La sua protesta contro l’uso, cioè l’abuso dei manganelli in piazza contro ragazzi in manifestazioni di protesta, e le inchieste che ne sono seguite sul piano disciplinare, fra le stesse forze dell’ordine, e su quello giudiziario nella Procura di Pisa, hanno esposto il capo dello Stato a fraintendimenti forse superiori alle sue aspettative. Fra i quali temo che abbiano prevalso sulle strumentalizzazioni delle opposizioni, giunte a chiedere le dimissioni del pur consenziente ministro dell’Interno con Mattarella, gli errori -a dir poco- di esponenti della maggioranza e dello stesso governo.

         Penso, per esempio, al deputato Giovanni Donzelli, del partito della premier, e soprattutto al vice presidente leghista del Consiglio Matteo Salvini. Che, anzichè riconoscersi nei giudizi e nell’iniziativa del capo dello Stato, ha rifiutato un commento a chi glielo chiedeva, o prima ancora che glielo chiedesse. Ed ha preso delle forze dell’ordine una difesa pregiudiziale e assoluta, smentita dalle inchieste nel frattempo aperte e dalla stessa storia del suo movimento. Nella cui sede un dirigente già allora di primo piano, che sarebbe diventato addirittura ministro dell’Interno, il compianto Roberto Maroni, prese a morsi alle gambe alcuni agenti di Polizia impegnati nel loro servizio d’ordine. Eh, se solo Salvini e altri, magari non solo del suo partito, pensassero un po’ di più prima di parlare.

         Il disordine, chiamiamolo così, involontariamente provocato da Mattarella con le sue telefonate a Piantedosi e alla Meloni e col suo comunicato sul manganello “fallimentare” nell’uso contro i ragazzi, è durato fortunatamente poco, con sollievo -credo- del presidente della Repubblica per primo.

         L’ex presidente del Consiglio Giuseppe Conte si è già ripreso il suo posto, conteso dalla segretaria del Pd Elly Schlein, o viceversa, di capo dell’opposizione, al singolare non se più arbitrario o miracoloso, aprendo un altro contenzioso col governo sul piano della politica estera.

Meloni al G7 a Kiev

L’ombra di Conte s’intravvede, in particlare, dietro la rumorosa protesta del Fatto Quotidiano, su tutta la prima pagina di ieri, contro l’accordo decennale di solidarietà e assistenza firmato a Kiev da Giorgia Meloni con Zelenky a nome dell’Italia in occasione del G7 svoltosi nella capitale ucraina nell’ormai terzo anno della guerra d’invasione “denazificante” chiamata a Mosca “operazione speciale”. L’intesa sarebbe stata studiata apposta “senza passare dal Parlamento”, ha protestato il giornale generalmente in sintonia con l’ex premier, Che è ancora considerato sotto le cinque stelle il migliore capo del governo avuto dall’Italia dopo la buonanima di Camillo Benso di Cavour.

Giuseppe Conte

         E’ prevedibile, con questo tipo di protesta, una campagna per reclamare e ottenere un passaggio parlamentare di formale o sostanziale ratifica dell’accordo.

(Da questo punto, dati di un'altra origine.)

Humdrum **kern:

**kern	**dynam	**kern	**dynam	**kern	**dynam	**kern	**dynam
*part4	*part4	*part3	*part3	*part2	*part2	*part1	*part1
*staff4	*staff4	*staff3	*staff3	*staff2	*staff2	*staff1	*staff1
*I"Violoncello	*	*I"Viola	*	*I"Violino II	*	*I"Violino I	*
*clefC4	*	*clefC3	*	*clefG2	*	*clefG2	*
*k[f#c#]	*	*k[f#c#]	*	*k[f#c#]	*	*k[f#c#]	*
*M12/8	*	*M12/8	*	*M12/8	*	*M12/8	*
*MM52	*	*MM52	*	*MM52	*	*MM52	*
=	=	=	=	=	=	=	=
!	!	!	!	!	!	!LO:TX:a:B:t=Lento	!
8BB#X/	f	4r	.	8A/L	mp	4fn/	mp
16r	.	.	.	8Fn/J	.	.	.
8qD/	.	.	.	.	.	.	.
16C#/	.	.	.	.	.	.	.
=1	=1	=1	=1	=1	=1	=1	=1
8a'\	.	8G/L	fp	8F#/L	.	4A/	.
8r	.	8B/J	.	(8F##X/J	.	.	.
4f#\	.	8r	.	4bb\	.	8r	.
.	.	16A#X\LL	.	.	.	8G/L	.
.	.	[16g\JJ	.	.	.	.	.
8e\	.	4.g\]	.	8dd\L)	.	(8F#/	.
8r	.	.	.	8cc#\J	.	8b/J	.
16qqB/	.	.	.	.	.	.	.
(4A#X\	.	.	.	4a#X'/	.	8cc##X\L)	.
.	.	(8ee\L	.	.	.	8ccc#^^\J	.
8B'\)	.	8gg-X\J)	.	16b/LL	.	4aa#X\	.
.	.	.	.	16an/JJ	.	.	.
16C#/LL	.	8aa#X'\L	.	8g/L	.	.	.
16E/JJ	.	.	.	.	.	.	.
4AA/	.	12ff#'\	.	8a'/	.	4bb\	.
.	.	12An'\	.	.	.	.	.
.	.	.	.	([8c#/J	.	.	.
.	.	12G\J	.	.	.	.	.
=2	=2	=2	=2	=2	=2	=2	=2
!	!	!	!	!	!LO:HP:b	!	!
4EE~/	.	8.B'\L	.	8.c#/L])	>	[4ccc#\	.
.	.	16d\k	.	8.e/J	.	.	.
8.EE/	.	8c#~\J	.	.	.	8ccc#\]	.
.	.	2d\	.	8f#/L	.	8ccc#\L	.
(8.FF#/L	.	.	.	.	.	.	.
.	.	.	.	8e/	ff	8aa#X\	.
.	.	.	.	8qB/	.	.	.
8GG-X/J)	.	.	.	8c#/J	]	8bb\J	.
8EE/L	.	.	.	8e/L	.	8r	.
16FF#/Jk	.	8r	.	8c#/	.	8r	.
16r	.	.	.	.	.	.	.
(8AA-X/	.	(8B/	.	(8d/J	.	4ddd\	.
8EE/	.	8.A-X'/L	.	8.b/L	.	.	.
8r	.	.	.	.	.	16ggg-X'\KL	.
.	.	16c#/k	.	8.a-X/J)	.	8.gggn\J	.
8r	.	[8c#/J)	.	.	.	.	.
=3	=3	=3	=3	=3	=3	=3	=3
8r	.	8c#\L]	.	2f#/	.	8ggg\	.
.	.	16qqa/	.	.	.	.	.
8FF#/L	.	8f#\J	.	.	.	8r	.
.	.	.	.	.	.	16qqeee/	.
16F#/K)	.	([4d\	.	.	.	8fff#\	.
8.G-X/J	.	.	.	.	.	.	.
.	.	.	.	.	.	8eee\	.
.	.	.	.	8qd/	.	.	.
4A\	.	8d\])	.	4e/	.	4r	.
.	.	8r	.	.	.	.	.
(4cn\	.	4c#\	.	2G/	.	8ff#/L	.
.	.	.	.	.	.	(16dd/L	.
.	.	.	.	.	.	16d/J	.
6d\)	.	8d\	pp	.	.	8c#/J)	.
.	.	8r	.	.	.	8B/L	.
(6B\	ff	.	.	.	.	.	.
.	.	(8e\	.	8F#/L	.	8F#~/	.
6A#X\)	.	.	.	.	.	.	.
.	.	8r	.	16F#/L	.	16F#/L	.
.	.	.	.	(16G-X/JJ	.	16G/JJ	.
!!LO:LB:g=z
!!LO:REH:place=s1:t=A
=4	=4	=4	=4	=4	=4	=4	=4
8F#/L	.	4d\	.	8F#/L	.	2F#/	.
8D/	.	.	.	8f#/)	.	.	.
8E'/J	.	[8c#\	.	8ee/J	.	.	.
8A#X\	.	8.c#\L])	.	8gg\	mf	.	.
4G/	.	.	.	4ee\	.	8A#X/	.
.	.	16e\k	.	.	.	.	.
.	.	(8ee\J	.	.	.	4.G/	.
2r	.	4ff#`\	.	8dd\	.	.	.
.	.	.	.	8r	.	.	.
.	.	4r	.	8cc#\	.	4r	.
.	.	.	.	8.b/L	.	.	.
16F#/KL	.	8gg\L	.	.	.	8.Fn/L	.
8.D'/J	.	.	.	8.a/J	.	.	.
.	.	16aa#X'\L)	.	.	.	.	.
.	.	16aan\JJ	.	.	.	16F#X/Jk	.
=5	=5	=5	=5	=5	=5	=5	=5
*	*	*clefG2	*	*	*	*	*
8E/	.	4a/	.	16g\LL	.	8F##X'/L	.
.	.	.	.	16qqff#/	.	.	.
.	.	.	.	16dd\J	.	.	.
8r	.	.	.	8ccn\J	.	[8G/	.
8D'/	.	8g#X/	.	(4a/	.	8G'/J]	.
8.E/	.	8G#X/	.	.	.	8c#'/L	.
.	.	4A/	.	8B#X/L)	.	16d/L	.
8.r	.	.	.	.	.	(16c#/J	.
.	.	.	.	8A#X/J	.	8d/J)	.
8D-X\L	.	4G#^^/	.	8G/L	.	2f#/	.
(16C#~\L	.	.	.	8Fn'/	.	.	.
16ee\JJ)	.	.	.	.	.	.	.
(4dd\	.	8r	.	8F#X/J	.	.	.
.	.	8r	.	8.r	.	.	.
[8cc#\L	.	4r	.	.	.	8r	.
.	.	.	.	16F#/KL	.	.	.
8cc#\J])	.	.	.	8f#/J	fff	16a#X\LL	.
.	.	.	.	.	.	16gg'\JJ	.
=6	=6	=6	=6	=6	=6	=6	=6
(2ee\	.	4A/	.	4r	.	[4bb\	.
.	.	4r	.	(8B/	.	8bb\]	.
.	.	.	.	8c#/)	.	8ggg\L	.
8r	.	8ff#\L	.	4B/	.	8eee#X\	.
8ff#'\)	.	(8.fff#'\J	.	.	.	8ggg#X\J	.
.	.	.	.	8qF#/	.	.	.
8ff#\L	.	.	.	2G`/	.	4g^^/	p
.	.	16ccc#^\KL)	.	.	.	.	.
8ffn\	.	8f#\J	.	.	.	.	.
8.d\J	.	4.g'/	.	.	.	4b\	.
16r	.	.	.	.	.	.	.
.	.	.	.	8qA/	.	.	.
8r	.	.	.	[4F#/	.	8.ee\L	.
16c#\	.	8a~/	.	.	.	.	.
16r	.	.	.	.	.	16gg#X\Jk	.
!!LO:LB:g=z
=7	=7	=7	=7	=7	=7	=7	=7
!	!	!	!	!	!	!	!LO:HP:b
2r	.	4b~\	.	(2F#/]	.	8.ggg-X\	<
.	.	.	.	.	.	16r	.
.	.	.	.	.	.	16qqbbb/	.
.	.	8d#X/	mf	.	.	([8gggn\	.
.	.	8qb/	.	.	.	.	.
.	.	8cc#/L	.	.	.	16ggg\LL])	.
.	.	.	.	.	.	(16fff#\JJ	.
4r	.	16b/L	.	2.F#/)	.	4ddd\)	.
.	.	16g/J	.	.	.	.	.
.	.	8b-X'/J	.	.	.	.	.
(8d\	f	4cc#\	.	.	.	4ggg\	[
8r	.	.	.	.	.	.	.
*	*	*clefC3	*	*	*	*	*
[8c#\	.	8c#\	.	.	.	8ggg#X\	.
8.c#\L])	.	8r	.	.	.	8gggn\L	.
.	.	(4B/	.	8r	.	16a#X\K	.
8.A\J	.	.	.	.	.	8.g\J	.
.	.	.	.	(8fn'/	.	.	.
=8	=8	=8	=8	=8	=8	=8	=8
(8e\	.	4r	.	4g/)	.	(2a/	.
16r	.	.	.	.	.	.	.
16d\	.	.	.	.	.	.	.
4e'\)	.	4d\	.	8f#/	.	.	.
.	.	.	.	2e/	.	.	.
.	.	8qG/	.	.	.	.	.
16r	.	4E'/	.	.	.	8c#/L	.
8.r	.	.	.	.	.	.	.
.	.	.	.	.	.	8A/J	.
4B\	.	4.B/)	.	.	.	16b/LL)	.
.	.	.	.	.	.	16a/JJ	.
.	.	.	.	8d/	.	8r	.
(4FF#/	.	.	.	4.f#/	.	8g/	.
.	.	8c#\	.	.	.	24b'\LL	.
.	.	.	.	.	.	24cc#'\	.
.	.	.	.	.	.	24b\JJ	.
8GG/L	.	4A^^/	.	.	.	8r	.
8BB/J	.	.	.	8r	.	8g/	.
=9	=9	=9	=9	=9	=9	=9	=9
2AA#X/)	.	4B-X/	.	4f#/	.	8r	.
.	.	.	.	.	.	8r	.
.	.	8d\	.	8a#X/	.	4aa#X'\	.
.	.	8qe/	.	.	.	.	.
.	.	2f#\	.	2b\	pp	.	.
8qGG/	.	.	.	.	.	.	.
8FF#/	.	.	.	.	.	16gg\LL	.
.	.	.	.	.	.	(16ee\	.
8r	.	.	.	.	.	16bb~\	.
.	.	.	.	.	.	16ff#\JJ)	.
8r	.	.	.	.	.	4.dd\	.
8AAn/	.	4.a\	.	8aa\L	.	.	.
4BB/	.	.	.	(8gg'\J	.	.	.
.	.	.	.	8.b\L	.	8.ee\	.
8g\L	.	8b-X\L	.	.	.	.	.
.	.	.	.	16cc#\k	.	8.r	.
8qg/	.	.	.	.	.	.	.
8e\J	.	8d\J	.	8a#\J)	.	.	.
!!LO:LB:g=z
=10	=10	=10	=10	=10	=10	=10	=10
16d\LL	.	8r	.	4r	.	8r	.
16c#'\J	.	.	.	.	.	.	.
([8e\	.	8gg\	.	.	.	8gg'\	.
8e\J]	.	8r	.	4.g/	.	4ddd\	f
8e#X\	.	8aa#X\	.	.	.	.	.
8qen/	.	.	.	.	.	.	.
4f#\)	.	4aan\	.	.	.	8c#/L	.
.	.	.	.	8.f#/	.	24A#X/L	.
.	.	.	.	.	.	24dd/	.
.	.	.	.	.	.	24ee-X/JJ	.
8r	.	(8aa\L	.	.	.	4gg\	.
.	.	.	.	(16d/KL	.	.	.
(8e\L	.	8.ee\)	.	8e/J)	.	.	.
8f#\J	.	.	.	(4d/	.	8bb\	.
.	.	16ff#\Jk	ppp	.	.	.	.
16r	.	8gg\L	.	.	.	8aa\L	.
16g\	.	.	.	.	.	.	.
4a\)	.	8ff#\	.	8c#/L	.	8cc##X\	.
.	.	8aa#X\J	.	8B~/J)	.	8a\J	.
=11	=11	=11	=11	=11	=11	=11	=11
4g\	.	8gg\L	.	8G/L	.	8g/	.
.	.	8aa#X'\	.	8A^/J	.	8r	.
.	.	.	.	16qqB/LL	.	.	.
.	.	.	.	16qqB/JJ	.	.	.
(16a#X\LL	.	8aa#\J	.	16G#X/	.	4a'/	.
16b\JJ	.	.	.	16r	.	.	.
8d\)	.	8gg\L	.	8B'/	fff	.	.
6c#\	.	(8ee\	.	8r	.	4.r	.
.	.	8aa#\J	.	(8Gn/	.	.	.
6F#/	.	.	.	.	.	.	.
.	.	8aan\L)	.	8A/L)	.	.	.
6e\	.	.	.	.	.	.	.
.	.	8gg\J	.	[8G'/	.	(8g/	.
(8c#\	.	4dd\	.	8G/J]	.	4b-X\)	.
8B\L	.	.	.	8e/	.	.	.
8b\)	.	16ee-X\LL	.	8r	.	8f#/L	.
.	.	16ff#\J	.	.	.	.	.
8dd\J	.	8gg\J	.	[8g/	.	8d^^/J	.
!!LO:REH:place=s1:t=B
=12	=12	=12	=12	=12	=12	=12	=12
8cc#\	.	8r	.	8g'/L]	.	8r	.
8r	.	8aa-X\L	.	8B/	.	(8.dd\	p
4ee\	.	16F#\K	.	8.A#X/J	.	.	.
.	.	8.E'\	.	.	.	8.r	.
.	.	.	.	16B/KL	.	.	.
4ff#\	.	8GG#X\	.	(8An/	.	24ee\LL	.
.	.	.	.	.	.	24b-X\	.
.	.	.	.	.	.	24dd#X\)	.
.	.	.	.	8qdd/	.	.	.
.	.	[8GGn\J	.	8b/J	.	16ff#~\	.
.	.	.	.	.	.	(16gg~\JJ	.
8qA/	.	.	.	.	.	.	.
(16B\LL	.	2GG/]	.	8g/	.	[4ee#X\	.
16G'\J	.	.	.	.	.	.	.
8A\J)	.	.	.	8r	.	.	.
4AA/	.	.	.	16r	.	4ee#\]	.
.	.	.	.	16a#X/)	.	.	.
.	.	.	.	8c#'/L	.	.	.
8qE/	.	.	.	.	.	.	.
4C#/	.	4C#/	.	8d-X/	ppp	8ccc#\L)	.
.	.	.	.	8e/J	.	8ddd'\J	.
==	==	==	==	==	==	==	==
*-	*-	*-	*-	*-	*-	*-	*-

Ma è altrettanto prevedibile la partita difficile che si aprirebbe in questo caso fra le opposizioni, in particolare fra il Pd e il Movimento 5 Stelle e all’interno del Pd, per arrivare a un comune comportamento, o pasticcio.  Una partita nella quale Conte, come al solito, partirebbe in vantaggio su posizioni radicalmente contrarie, anche se gli aiuti italiani all’Ucraina dopo l’invasione russa cominciarono col governo Draghi di cui era ministro dagli Esteri l’ancora grillino Luigi Di Maio. Che ruppe col suo partito protestando pubblicamente contro i contatti fra Conte e l’ambasciata russa a Roma per disimpegnarsi dalla linea di appoggio all’Ucraina. Seguirono anche per questo, se non soprattutto per questo, una crisi di governo e le conseguenti elezioni anticipate del 2022, con un Pd guidato da Enrico Letta su posizioni che ancora oggi Conte definisce “belliciste” e attribuisce anche alla Schlein, in “elmetto” come il suo predecessore

         Il ritorno alla questione ucraina chiude definitivamente anche la parentesi del manganello attribuito disinvoltamente a Mattarella contro il governo. E’ arcinota la posizione antiputiniana del capo dello Stato sull’Ucraina, anche se Putin ha recentemente dichiarato a Mosca, sorprendentemente creduto un po’ da Zelensky a Kiev, che in Italia gode ancora di molte simpatie, o quasi.